■ Exercise objective: Restate word for word the lines below from the one that has "de las mariposas’" through the one that has "prescription-lenses-2-in-1-sunglasses", keeping both and dropping all pictures.

■ Page-level text extractions:
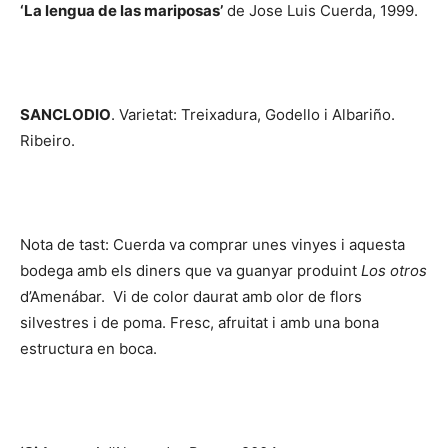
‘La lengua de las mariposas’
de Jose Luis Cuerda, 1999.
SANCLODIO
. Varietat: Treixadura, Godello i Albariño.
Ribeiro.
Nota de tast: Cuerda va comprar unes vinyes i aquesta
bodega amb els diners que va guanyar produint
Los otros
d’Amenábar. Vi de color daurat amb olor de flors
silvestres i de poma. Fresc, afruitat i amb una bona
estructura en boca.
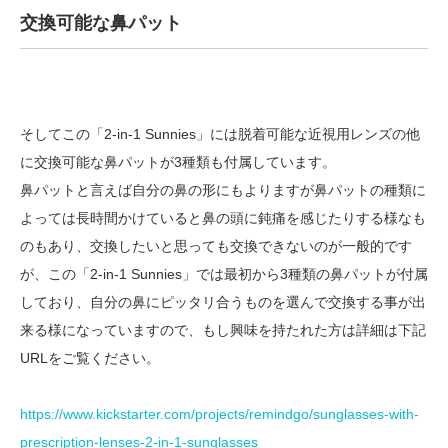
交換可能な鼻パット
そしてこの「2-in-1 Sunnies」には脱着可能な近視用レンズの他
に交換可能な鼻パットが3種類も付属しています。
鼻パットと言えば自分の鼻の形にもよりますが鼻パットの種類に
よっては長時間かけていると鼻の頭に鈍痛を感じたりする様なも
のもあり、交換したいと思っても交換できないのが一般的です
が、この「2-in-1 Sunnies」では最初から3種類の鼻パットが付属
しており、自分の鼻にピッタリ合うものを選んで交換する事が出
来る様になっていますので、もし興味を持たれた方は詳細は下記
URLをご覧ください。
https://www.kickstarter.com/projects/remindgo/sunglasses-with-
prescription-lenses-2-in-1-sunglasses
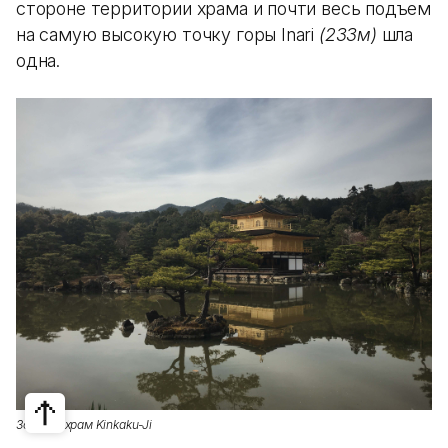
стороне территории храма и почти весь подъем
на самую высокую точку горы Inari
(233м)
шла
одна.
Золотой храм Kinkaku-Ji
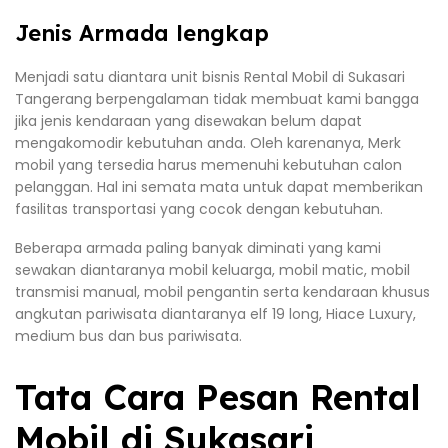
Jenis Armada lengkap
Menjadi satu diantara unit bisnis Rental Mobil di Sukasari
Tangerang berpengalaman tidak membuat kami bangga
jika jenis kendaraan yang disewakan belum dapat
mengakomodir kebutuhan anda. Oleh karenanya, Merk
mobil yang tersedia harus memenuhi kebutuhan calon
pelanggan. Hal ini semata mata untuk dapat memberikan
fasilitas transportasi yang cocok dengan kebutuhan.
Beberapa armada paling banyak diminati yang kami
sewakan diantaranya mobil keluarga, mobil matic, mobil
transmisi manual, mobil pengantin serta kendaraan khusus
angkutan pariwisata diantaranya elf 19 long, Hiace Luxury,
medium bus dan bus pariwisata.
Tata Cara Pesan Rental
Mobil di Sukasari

* * *

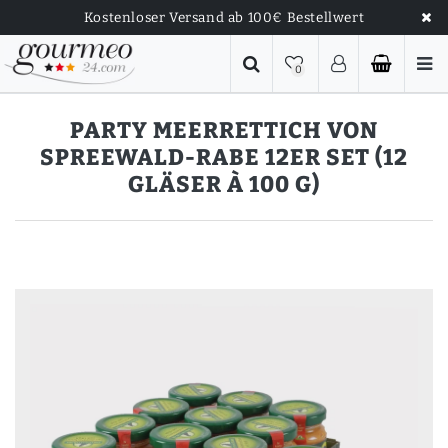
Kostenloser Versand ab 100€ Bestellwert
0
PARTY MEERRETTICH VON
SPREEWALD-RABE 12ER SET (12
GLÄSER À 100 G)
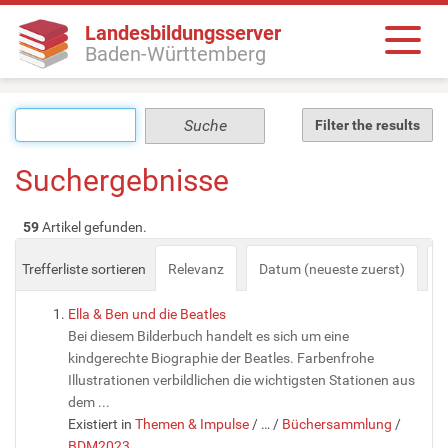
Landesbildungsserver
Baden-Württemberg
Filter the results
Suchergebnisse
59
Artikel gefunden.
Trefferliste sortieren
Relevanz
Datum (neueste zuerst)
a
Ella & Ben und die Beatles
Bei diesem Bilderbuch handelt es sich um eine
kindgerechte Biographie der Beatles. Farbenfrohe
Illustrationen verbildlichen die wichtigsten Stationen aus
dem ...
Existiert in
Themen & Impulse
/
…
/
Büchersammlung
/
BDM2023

■ Task output:
‘La lengua de las mariposas’
de Jose Luis Cuerda, 1999.
SANCLODIO
. Varietat: Treixadura, Godello i Albariño.
Ribeiro.
Nota de tast: Cuerda va comprar unes vinyes i aquesta
bodega amb els diners que va guanyar produint
Los otros
d’Amenábar. Vi de color daurat amb olor de flors
silvestres i de poma. Fresc, afruitat i amb una bona
estructura en boca.
交換可能な鼻パット
そしてこの「2-in-1 Sunnies」には脱着可能な近視用レンズの他
に交換可能な鼻パットが3種類も付属しています。
鼻パットと言えば自分の鼻の形にもよりますが鼻パットの種類に
よっては長時間かけていると鼻の頭に鈍痛を感じたりする様なも
のもあり、交換したいと思っても交換できないのが一般的です
が、この「2-in-1 Sunnies」では最初から3種類の鼻パットが付属
しており、自分の鼻にピッタリ合うものを選んで交換する事が出
来る様になっていますので、もし興味を持たれた方は詳細は下記
URLをご覧ください。
https://www.kickstarter.com/projects/remindgo/sunglasses-with-
prescription-lenses-2-in-1-sunglasses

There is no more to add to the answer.